• [Kutipan Teks]
Gasak HP saat Korban Lengah, Dua Mantan Anak Punk Didor Polisi

JawaPos.com- Dayat Topik, 22, warga Jalan Gundi Lapangan; dan Widjanarko, 20, warga Balongsari, Surabaya harus meringkuk di sel tahanan. Penyebabnya, mereka melakoni tindak perampasan.

Anggota Polsek Tegalsari meringkus mereka usai menggasak handphone Misrun, 30 di sebuah minimarket yang terletak di Jalan Dinoyo, Minggu lalu (20/1). Polisi meringkus keduanya di Jalan Majapahit atau tak jauh dari lokasi kejadian.

Sempat terjadi aksi kejar-kejaran antara polisi dan dua mantan anak punk itu. Polisi terpaksa menghadiahi keduanya dengan timah panas di kaki karena mencoba kabur.

“Cukup melelahkan juga pengejaran yang dilakukan oleh anggota kami. Saat kami akan menangkap, kedua tersangka melawan dan mencoba kabur. Terpaksa kami lumpuhkan,” terang Kapolsek Tegalsari Kompol David Triyoprasojo, Kamis (24/1).

David menuturkan, Dayat dan Narko sejak awal memang berniat merampas handphone. Keduanya sempat keliling ke beberapa tempat sebelum akhirnya ke Jalan Dinoyo.

Sampai di lokasi kejadian, Dayat dan Narko melihat seorang calon korban yang sedang makan di sebuah minmarket. Tanpa babibu, mereka langsung menggasak handphone yang tergeletak di meja, persis di depan korban.

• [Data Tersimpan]

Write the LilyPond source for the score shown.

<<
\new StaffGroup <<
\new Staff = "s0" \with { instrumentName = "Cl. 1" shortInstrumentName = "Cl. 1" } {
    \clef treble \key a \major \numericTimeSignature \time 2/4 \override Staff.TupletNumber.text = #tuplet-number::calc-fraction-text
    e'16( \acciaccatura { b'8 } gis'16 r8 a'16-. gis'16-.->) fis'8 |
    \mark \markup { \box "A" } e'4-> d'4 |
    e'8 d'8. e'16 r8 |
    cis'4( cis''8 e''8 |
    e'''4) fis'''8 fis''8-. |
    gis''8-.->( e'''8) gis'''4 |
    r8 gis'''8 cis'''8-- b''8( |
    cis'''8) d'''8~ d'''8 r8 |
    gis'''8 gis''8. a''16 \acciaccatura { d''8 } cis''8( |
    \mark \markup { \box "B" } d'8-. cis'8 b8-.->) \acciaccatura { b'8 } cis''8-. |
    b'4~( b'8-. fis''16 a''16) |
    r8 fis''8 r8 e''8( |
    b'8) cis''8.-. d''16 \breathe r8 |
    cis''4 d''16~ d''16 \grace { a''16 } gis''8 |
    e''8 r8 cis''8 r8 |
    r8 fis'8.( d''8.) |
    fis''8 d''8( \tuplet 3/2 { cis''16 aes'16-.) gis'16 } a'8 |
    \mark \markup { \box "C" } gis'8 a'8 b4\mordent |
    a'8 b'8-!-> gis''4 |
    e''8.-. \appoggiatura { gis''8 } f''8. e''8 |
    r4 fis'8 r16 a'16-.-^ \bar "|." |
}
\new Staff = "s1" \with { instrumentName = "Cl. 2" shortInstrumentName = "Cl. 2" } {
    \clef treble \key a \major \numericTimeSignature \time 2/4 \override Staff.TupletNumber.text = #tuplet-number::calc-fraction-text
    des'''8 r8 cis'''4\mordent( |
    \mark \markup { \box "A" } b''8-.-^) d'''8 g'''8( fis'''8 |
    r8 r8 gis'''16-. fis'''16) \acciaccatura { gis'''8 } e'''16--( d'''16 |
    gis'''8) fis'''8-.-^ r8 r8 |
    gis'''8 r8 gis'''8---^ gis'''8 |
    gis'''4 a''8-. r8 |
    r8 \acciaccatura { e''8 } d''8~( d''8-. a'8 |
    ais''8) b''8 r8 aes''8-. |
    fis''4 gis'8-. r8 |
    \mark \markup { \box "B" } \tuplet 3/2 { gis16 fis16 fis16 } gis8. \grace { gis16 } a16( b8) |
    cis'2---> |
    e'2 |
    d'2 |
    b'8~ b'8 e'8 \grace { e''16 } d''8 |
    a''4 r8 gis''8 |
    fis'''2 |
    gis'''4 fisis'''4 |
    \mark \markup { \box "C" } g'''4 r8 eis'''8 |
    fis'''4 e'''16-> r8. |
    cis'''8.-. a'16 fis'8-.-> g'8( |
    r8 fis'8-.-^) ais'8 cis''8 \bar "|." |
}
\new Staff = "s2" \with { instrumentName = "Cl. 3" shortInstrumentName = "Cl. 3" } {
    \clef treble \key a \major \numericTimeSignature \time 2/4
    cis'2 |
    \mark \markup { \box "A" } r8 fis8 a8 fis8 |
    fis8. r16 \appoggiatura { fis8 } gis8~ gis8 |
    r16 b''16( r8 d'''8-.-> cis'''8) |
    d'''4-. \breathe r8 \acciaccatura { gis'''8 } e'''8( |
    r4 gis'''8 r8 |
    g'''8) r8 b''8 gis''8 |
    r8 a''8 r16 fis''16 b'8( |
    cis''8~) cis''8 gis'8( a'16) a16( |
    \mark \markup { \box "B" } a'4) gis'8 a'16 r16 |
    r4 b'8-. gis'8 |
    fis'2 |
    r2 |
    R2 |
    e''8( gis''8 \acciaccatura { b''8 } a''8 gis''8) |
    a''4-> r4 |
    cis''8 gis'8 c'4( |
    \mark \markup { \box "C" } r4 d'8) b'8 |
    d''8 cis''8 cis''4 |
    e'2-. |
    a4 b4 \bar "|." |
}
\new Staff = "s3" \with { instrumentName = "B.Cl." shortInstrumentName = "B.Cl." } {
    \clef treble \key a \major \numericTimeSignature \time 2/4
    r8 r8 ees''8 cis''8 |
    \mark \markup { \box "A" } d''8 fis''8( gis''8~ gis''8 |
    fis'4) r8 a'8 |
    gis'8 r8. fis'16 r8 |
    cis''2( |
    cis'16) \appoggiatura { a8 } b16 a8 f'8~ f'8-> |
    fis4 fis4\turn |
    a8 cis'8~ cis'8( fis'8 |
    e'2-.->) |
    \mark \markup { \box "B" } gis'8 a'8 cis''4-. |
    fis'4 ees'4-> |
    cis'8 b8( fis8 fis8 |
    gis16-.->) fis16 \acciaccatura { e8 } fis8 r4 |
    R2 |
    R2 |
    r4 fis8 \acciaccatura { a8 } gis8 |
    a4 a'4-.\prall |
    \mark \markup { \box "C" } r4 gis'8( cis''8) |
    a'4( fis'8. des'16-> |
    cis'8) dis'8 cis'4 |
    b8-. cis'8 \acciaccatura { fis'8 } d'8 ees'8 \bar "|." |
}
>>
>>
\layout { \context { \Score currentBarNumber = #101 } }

• [Petunjuk Kerja]
a) Tolong sebutkan semua nama jalan yang diawali kata "Jalan" dalam berita penjambretan HP.
b) Lanjutkan berita penjambretan HP mulai dari kalimat terakhirnya.
Baris-baris data tadi tidak berperan apa pun di sini.

• [Jawaban Tugas]
a) Jalan Gundi Lapangan, Jalan Dinoyo, Jalan Majapahit

b)
Korban sempat mengejar Dayat dan Narko sambil berteriak maling. Beruntung, teriakan Misrun diketahui polisi yang kebetulan sedang patroli.

Polisi lalu mengambil alih pengejaran terhadap Dayat dan Narko. “Mereka melihat (Misrun) sebagai orang yang cocok dijadikan korban. Dayat yang saat itu merampas handphone korban,” tutur mantan Kapolsek Tambaksari itu.

Sementara itu, Dayat mengakui semua perbuatannya kepada korban. Dia mengaku sengaja memilih korban yang sedang lengah karena sibuk sendiri dan tidak memperhatikan situasi sekitar.

“Ya, langsung saya ambil saja,” beber Dayat.

Ditanya apakah sempat menakut-nakuti korban dengan tato di tubuh, Dayat menyangkal. Dia juga menyangkal telah melakukan hal serupa di tempat lain.

Dia mengaku bertato karena sempat bergabung pada komunitas anak punk jalanan. “Nggak pak. Saya nggak pernah nyolong. Ini saja, baru sekali,” akunya.